ImageSat International Thursday released images of what it said was an Iranian missile factory west of Tehran where a fire killed two workers earlier this week.
In tweets Thursday, the Tel-Aviv-based company claimed an explosion had occurred at the facility of the Shahid Hemmat Industrial Group. Two satellite images dated 22 and 27 September showed extensive damage to a building in the complex.
The Shahid Hemmat Industrial Group (SHIG) is the part of Iran's Aerospace Industries Organization (AIO) responsible for Iran's liquid-fueled ballistic missile program, including the medium-range Shahab-3.
Iran’s Revolutionary Guards (IRGC) media relations announced Sunday that firefighters had put out a blaze at a research center in western Tehran, but that two employees had lost their lives and two others had been injured. Two news agencies, Fars and Tasnim, both IRGC-affiliated, initially reported that a fire had broken out at a “self-reliance research center” but later amended to say the fire had occurred in a depot.
The Research and Self-Sufficiency Jihad Organization, to which the news agencies appeared to refer, is responsible for ballistic missile research and development.

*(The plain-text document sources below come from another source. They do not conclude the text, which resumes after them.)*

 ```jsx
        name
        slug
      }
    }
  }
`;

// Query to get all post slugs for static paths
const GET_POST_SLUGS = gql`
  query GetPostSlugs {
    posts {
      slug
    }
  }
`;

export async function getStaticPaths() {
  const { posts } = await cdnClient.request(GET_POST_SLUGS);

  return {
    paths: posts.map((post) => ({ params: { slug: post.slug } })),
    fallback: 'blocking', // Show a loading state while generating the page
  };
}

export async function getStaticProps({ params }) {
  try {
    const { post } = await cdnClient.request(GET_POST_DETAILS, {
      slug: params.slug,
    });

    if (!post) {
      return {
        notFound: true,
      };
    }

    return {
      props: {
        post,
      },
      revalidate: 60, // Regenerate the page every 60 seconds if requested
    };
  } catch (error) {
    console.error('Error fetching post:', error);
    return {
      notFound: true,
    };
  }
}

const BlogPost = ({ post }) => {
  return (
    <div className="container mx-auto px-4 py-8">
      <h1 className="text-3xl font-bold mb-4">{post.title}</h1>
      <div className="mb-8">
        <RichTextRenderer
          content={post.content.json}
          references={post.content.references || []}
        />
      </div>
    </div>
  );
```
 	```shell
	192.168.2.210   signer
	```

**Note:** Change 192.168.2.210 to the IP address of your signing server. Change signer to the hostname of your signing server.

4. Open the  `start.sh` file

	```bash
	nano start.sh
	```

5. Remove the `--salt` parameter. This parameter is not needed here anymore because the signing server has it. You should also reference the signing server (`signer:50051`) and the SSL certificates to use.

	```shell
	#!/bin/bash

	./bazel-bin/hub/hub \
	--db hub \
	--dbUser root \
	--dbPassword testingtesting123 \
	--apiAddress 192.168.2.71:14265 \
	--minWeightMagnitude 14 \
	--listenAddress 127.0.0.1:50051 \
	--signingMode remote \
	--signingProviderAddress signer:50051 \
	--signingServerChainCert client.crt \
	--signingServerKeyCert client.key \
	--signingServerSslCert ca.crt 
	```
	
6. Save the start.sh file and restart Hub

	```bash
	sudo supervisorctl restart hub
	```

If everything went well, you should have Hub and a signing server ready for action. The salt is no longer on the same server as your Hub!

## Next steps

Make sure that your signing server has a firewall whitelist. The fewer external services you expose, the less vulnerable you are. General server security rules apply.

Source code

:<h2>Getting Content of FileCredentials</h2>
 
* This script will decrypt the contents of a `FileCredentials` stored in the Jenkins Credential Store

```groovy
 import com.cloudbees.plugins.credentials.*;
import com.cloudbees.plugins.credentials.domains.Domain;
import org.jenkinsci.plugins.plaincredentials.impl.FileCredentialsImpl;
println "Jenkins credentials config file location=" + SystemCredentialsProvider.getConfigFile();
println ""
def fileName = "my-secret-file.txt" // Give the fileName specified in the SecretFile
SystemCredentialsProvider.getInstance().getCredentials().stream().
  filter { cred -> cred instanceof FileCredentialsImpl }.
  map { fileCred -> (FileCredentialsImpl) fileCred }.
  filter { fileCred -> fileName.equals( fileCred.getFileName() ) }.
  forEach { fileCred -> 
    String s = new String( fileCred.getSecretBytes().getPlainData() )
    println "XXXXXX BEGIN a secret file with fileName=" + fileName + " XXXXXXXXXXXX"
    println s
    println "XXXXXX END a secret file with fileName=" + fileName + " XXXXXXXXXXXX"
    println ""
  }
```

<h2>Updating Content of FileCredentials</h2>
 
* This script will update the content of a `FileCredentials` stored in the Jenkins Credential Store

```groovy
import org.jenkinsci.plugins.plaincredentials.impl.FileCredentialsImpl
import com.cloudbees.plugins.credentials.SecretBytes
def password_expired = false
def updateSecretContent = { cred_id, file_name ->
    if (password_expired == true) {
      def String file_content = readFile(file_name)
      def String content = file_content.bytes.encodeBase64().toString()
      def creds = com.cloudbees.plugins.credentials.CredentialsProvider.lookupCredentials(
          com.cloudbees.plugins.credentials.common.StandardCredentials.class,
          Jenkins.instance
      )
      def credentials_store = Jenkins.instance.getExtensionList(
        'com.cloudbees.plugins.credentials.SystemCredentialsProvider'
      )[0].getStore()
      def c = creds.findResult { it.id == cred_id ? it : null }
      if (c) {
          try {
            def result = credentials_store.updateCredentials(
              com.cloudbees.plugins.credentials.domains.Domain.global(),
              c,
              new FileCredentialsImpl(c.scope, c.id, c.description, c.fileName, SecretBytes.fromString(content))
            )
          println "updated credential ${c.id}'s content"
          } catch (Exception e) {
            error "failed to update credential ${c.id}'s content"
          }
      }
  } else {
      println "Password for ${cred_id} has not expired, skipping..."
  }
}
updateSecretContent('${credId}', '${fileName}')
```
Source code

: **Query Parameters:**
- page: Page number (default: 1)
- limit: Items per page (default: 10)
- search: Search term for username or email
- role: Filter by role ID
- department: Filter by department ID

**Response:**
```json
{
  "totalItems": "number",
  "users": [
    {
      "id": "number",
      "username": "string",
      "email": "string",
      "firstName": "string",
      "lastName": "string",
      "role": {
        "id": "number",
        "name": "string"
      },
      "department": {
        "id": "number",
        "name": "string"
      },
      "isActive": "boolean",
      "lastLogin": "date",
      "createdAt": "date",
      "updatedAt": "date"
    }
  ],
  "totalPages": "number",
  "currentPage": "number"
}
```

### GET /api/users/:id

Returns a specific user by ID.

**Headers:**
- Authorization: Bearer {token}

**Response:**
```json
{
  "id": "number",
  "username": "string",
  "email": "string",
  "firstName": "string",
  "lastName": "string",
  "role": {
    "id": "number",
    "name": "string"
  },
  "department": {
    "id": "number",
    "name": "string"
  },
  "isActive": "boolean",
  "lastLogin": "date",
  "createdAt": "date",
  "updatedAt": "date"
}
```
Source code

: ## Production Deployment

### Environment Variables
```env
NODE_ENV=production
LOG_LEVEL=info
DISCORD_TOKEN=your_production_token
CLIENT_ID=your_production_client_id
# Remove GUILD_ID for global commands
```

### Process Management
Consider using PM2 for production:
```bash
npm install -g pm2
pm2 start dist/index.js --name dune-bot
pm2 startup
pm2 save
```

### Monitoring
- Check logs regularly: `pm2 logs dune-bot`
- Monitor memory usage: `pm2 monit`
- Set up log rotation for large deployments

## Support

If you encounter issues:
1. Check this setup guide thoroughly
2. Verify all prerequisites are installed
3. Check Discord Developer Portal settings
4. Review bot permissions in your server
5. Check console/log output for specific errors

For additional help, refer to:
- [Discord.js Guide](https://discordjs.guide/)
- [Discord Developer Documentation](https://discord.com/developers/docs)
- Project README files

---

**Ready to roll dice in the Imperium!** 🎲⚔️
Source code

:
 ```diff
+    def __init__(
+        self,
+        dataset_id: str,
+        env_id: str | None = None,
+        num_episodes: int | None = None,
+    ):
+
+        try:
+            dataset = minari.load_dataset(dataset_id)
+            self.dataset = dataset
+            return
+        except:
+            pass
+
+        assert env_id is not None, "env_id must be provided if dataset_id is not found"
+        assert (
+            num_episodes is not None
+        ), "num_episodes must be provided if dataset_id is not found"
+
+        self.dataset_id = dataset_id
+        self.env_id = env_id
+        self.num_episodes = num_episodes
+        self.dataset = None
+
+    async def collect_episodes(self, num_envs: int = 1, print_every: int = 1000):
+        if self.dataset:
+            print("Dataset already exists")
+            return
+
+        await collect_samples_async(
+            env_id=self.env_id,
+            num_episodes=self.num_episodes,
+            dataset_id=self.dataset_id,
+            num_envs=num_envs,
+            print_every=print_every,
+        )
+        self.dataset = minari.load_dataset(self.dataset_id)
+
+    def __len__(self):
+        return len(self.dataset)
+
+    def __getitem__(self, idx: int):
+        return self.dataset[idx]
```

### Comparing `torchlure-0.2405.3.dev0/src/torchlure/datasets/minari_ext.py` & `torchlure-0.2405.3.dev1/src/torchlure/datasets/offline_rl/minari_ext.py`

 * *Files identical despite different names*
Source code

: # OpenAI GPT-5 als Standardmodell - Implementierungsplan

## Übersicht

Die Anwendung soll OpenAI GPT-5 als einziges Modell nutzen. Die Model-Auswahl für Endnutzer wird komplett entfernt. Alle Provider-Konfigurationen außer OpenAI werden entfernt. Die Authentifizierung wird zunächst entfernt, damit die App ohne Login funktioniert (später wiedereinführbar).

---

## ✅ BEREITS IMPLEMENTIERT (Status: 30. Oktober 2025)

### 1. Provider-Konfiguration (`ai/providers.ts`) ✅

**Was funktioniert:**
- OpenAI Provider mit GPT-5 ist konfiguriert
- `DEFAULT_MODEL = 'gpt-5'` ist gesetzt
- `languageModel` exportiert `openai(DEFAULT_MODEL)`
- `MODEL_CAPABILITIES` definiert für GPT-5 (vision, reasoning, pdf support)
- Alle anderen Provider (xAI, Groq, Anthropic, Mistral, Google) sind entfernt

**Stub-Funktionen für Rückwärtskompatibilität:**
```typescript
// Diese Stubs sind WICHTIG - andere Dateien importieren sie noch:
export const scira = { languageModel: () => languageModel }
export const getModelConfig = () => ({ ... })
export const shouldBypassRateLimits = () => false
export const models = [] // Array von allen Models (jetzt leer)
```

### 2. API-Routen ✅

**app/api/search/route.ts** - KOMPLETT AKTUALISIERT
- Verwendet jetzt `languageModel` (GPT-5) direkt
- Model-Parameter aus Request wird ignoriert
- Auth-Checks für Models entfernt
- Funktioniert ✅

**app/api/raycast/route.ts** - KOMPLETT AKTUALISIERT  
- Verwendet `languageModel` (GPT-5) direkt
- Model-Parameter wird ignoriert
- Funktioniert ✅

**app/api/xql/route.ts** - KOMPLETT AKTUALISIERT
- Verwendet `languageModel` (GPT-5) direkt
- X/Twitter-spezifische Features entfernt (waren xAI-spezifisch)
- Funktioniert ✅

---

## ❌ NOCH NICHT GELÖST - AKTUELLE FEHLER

A senior US official recently suggested Iran’s missile defense should be included in the Vienna talks aimed at reviving Iran’s 2015 nuclear agreement with world powers, the JCPOA (Joint Comprehensive Plan of Action). Tehran has insisted that the talks retain the original JCPOA focus, and has ruled out unilateral concessions over missiles outside wider regional security talks.
Since July 2020, Iran’s nuclear, military and industrial sites have all faced attacks and sabotage widely attributed to Israel, which has vowed to prevent Iran from developing nuclear weapons and threaten its territory with missiles. Israel is also skeptical about Western attempts to revive the 2015 nuclear agreement, JCPOA, with Iran, which it believes was inadequate to stop Tehran from acquiring nuclear weapons once its restrictions expired.
The Natanz uranium enrichment facility was attacked twice, in July 2020 and April 2021. Last November, Mohsen Fakhrizadeh was the latest Iranian scientist to be killed, by what was possibly a remote-controlled, heavy machine gun.
On November 12, 2011 an explosion at an IRGC missile base in Bidganeh (also Bid Kaneh) 50km west of Tehran killed at least 27 people including Brigadier-General Hassan Tehrani Moghadam. The explosion, felt and heard in some areas of Tehran, was attributed to ammunition transfer.
Questioned in 2011 over Israeli involvement in the blast, Defense Minister Ehud Barak expressed a wish that “there be more like it.” Satellite images showed extensive damage to most buildings on the site.